▸ **Supplied data**:
******

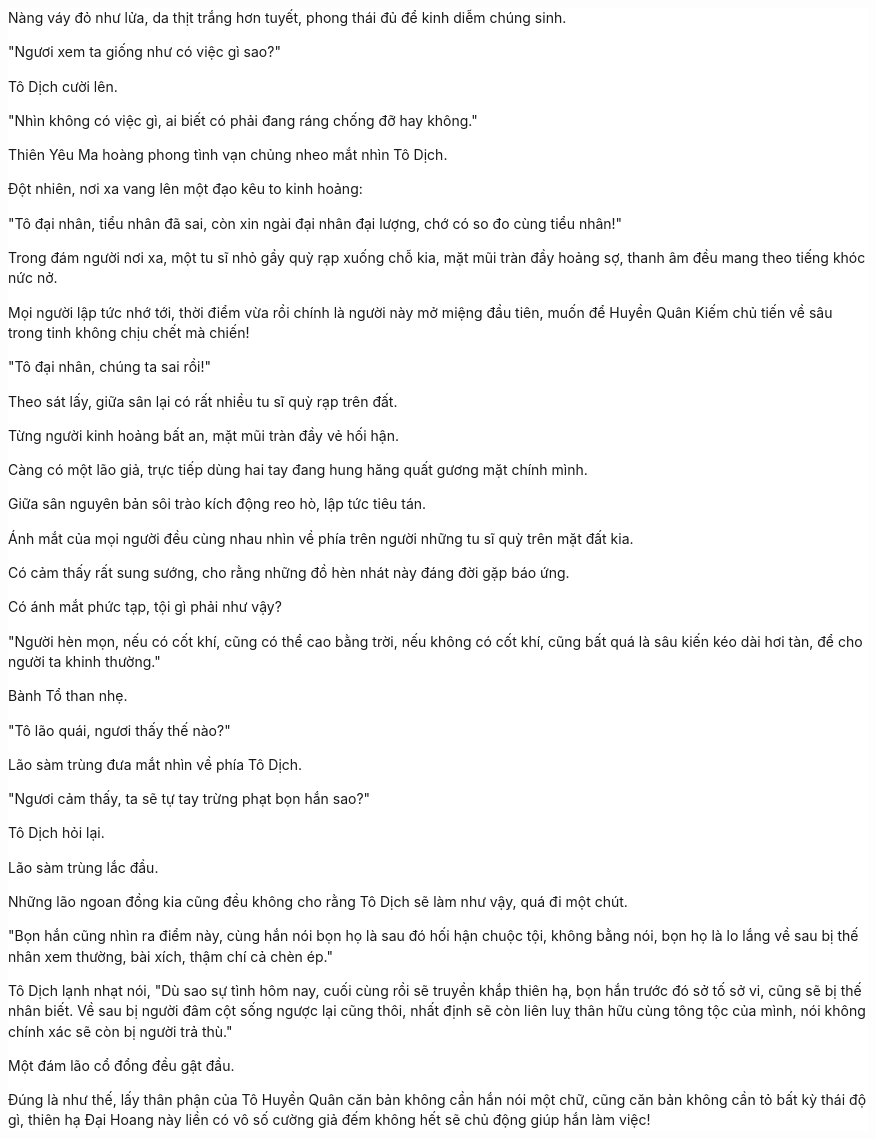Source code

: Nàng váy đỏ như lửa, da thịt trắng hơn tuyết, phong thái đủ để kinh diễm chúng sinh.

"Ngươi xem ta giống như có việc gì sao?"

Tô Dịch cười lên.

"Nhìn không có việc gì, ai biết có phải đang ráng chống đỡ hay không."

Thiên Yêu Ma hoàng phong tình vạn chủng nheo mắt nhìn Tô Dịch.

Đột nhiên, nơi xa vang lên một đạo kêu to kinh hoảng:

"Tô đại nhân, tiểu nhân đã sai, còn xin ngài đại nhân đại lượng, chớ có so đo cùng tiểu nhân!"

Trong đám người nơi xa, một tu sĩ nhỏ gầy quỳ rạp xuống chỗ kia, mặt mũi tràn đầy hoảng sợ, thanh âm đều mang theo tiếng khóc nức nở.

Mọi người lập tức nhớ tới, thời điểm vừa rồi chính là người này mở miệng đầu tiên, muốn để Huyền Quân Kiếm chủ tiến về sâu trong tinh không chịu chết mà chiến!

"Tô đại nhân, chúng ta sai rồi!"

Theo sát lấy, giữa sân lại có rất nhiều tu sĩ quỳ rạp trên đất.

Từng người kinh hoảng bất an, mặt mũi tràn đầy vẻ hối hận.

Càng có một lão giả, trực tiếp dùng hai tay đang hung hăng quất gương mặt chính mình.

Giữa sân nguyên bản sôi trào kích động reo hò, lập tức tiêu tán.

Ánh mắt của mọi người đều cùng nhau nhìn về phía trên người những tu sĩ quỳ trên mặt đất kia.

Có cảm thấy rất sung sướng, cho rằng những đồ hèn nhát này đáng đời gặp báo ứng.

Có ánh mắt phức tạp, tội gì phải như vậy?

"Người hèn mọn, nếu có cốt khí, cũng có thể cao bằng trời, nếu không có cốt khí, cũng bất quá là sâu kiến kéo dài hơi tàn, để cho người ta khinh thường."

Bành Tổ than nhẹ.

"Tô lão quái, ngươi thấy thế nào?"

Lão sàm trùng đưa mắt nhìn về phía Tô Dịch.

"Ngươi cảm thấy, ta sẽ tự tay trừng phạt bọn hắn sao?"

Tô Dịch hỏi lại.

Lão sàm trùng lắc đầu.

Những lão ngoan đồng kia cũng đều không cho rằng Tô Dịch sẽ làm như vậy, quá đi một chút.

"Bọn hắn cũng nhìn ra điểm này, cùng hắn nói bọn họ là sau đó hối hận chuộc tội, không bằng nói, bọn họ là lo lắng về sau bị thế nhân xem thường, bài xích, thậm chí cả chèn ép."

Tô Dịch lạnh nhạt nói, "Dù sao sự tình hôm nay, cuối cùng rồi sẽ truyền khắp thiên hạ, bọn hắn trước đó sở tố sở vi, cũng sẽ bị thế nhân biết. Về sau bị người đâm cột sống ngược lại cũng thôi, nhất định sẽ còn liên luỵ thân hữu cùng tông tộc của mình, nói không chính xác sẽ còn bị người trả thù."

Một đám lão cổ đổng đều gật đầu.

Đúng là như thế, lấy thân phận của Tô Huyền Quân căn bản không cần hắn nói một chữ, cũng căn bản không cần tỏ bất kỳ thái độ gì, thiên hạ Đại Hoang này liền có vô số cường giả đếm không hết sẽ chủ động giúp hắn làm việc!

******

▸ **Problem to work on**: Write the material above out again exactly as it reads, but don't carry over the pictures.

▸ **Your solution**:
Source code

: Nàng váy đỏ như lửa, da thịt trắng hơn tuyết, phong thái đủ để kinh diễm chúng sinh.

"Ngươi xem ta giống như có việc gì sao?"

Tô Dịch cười lên.

"Nhìn không có việc gì, ai biết có phải đang ráng chống đỡ hay không."

Thiên Yêu Ma hoàng phong tình vạn chủng nheo mắt nhìn Tô Dịch.

Đột nhiên, nơi xa vang lên một đạo kêu to kinh hoảng:

"Tô đại nhân, tiểu nhân đã sai, còn xin ngài đại nhân đại lượng, chớ có so đo cùng tiểu nhân!"

Trong đám người nơi xa, một tu sĩ nhỏ gầy quỳ rạp xuống chỗ kia, mặt mũi tràn đầy hoảng sợ, thanh âm đều mang theo tiếng khóc nức nở.

Mọi người lập tức nhớ tới, thời điểm vừa rồi chính là người này mở miệng đầu tiên, muốn để Huyền Quân Kiếm chủ tiến về sâu trong tinh không chịu chết mà chiến!

"Tô đại nhân, chúng ta sai rồi!"

Theo sát lấy, giữa sân lại có rất nhiều tu sĩ quỳ rạp trên đất.

Từng người kinh hoảng bất an, mặt mũi tràn đầy vẻ hối hận.

Càng có một lão giả, trực tiếp dùng hai tay đang hung hăng quất gương mặt chính mình.

Giữa sân nguyên bản sôi trào kích động reo hò, lập tức tiêu tán.

Ánh mắt của mọi người đều cùng nhau nhìn về phía trên người những tu sĩ quỳ trên mặt đất kia.

Có cảm thấy rất sung sướng, cho rằng những đồ hèn nhát này đáng đời gặp báo ứng.

Có ánh mắt phức tạp, tội gì phải như vậy?

"Người hèn mọn, nếu có cốt khí, cũng có thể cao bằng trời, nếu không có cốt khí, cũng bất quá là sâu kiến kéo dài hơi tàn, để cho người ta khinh thường."

Bành Tổ than nhẹ.

"Tô lão quái, ngươi thấy thế nào?"

Lão sàm trùng đưa mắt nhìn về phía Tô Dịch.

"Ngươi cảm thấy, ta sẽ tự tay trừng phạt bọn hắn sao?"

Tô Dịch hỏi lại.

Lão sàm trùng lắc đầu.

Những lão ngoan đồng kia cũng đều không cho rằng Tô Dịch sẽ làm như vậy, quá đi một chút.

"Bọn hắn cũng nhìn ra điểm này, cùng hắn nói bọn họ là sau đó hối hận chuộc tội, không bằng nói, bọn họ là lo lắng về sau bị thế nhân xem thường, bài xích, thậm chí cả chèn ép."

Tô Dịch lạnh nhạt nói, "Dù sao sự tình hôm nay, cuối cùng rồi sẽ truyền khắp thiên hạ, bọn hắn trước đó sở tố sở vi, cũng sẽ bị thế nhân biết. Về sau bị người đâm cột sống ngược lại cũng thôi, nhất định sẽ còn liên luỵ thân hữu cùng tông tộc của mình, nói không chính xác sẽ còn bị người trả thù."

Một đám lão cổ đổng đều gật đầu.

Đúng là như thế, lấy thân phận của Tô Huyền Quân căn bản không cần hắn nói một chữ, cũng căn bản không cần tỏ bất kỳ thái độ gì, thiên hạ Đại Hoang này liền có vô số cường giả đếm không hết sẽ chủ động giúp hắn làm việc!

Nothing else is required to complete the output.